Our associate hiring process goes like this.
We place an ad for an associate position with 30 law schools on Symplicity and with approximately a dozen minority bar associations. We consider closely, however, graduates from any of the top 70 or so law schools.
All resumes go through two rounds of preliminary vetting, where we look for things like glaring typos. Those that remain after the preliminary vetting are subjected to a detailed analysis using a standardized point system that gives credit for: presentation, academics, writing, moot court, work experience, bar admissions, school, and other factors.
We interview your writing before we interview you. We ask the top ranked individuals for at least two writing samples. Before we read the samples an administrative person redacts the names from the writing samples, so that as we read we have no idea who is a man or a woman, whose name begins with A and whose with Z. Then we read the samples closely and rate them using a standardized point system that gives credit for: communication, complexity, persuasiveness, brevity, clarity, organization, topic sentences, format, etc. You have to be able to write well to work here. Thus, we put this step in front of the interview process.
After rating the writing samples, we ask the top writers to come in for an interview where they meet with our managing partner, Michelle Itkowitz. She has prepared a list of a super-psychological-scientific interview questions to ask the candidates.
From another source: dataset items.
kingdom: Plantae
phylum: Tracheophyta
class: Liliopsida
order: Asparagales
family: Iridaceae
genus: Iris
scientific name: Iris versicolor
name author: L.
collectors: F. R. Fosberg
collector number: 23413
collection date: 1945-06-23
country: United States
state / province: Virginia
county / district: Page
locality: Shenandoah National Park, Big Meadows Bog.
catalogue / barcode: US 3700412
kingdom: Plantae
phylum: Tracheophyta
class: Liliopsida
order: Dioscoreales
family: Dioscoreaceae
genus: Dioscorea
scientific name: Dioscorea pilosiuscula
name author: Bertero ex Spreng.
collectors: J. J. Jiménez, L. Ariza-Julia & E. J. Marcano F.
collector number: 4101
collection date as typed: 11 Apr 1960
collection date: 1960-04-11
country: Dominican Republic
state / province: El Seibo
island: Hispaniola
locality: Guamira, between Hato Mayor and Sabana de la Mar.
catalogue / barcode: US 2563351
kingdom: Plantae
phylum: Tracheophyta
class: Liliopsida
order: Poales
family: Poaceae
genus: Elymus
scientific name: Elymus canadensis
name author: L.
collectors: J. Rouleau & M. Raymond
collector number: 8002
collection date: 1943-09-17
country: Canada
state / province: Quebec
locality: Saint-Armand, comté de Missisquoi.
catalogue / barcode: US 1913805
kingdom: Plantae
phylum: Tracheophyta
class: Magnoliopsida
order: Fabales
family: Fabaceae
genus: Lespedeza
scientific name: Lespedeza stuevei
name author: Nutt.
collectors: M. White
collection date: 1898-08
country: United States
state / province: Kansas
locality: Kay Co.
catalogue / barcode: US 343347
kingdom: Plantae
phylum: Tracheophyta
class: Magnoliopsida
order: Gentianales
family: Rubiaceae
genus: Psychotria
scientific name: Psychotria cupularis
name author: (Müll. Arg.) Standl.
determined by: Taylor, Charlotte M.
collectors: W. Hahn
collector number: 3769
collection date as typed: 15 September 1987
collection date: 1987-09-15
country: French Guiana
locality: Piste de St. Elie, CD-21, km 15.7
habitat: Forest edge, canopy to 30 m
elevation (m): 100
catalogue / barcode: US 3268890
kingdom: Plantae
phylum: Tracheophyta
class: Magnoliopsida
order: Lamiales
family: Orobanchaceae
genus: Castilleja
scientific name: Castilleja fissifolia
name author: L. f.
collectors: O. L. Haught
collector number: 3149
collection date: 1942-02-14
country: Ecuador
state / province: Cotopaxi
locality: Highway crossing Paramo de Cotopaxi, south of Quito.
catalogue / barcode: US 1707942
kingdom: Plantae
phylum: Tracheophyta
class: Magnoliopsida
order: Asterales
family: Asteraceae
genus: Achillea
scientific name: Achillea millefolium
Honestly, the questions are straightforward, and most are simply designed to get you to talk. If you have made it to this point in the process, you are qualified for the job. Michelle's task at the interview is simply to determine who is likely to be the best fit for the job. Thus, there are no correct or incorrect answers to the questions.
Probably two-thirds of the candidates who attend a first interview are asked back for a second interview, where the candidate meets all the lawyers. Therefore, if you come back, you will meet almost everyone that you would be working with. You will have as long as you like to ask the associates frank questions outside of the presence of the partners.
If we are going to offer you the job we will ask for your references and speak with them. We also ask for a copy of your law school transcript.
It is a grueling process - for the firm - not for the candidate. But there is nothing more important to this firm than hiring the best people, so it is well worth the trouble. As we look back on the list of 20 associates who have been through here in 8 years, as we think about what working with them was like, and as we watch their careers since they have left here – we are reminded that the effort has been worth it.